Metalink Plugin¶

The Metalink plugin implements the Metalink download description format in order to try not to download the same file twice. This improves cache efficiency and speeds up users’ downloads.

It takes standard headers and knowledge about objects in the cache and potentially rewrites those headers so that a client will use a URL that’s already cached instead of one that isn’t. The headers are specified in RFC 6249 (Metalink/HTTP: Mirrors and Hashes) and RFC 3230 (Instance Digests in HTTP) and are sent by various download redirectors or content distribution networks.

A lot of download sites distribute the same files from many different mirrors and users don’t know which mirrors are already cached. These sites often present users with a simple download button, but the button doesn’t predictably access the same mirror, or a mirror that’s already cached. To users it seems like the download works sometimes (takes seconds) and not others (takes hours), which is frustrating.
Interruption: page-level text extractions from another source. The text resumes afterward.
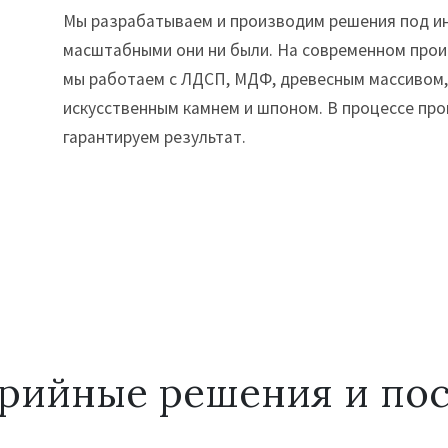
Мы разрабатываем и производим решения под и
масштабными они ни были. На современном прои
мы работаем с ЛДСП, МДФ, древесным массивом,
искусственным камнем и шпоном. В процессе пр
гарантируем результат.
рийные решения и по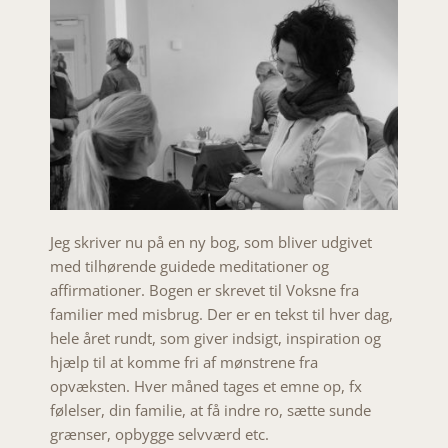
Jeg skriver nu på en ny bog, som bliver udgivet
med tilhørende guidede meditationer og
affirmationer. Bogen er skrevet til Voksne fra
familier med misbrug. Der er en tekst til hver dag,
hele året rundt, som giver indsigt, inspiration og
hjælp til at komme fri af mønstrene fra
opvæksten. Hver måned tages et emne op, fx
følelser, din familie, at få indre ro, sætte sunde
grænser, opbygge selvværd etc.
An extreme example of this happens when users share a limited, possibly unreliable internet connection, as is common in parts of Africa for example.

How it Works¶

When the plugin sees a response with a Location: ... header and a Digest: SHA-256=... header, it checks if the URL in the Location header is already cached. If it isn’t, then it tries to find a URL that is cached to use instead. It looks in the cache for some object that matches the digest in the Digest header and if it succeeds, then it rewrites the Location header with that object’s URL.

This way a client should get sent to a URL that’s already cached and won’t download the file again.

Installation¶

The Metalink plugin is a global plugin. Enable it by adding metalink.so to your plugin.config file. There are no options.

Implementation Status¶

The plugin implements the TS_HTTP_SEND_RESPONSE_HDR_HOOK hook to check and potentially rewrite the Location and Digest headers after responses are cached. It doesn’t do it before they’re cached because the contents of the cache can change after responses are cached. It uses TSCacheRead() to check if the URL in the Location header is already cached. In future, the plugin should also check if the URL is fresh or not.

The plugin implements the TS_HTTP_READ_RESPONSE_HDR_HOOK hook and a null transformation to compute the SHA-256 digest for content as it’s added to the cache. It uses SHA256_Init(), SHA256_Update(), and SHA256_Final() from OpenSSL to compute the digest, then it uses TSCacheWrite() to associate the digest with the request URL. This adds a new cache object where the key is the digest and the object is the request URL.

To check if the cache already contains content that matches a digest, the plugin must call TSCacheRead() with the digest as the key, read the URL stored in the resultant object, and then call TSCacheRead() again with this URL as the key. This is probably inefficient and should be improved.

An early version of the plugin scanned Link: <...>; rel=duplicate headers. If the URL in the Location: ... header wasn’t already cached, it scanned Link: <...>; rel=duplicate headers for a URL that was. The Digest: SHA-256=... header is superior because it will find content that already exists in the cache in every case that a Link: <...>; rel=duplicate header would, plus in cases where the URL is not listed among the Link: <...>; rel=duplicate headers, maybe because the content was downloaded from a URL not participating in the content distribution network, or maybe because there are too many mirrors to list in Link: <...>; rel=duplicate headers.

The Digest: SHA-256=... header is also more efficient than Link: <...>; rel=duplicate headers because it involves a constant number of cache lookups. RFC 6249 requires a Digest: SHA-256=... header or Link: <...>; rel=duplicate headers MUST be ignored:

If Instance Digests are not provided by the Metalink servers, the Link header fields pertaining to this specification MUST be ignored.

Metalinks contain whole file hashes as described in Section 6, and MUST include SHA-256, as specified in [FIPS-180-3].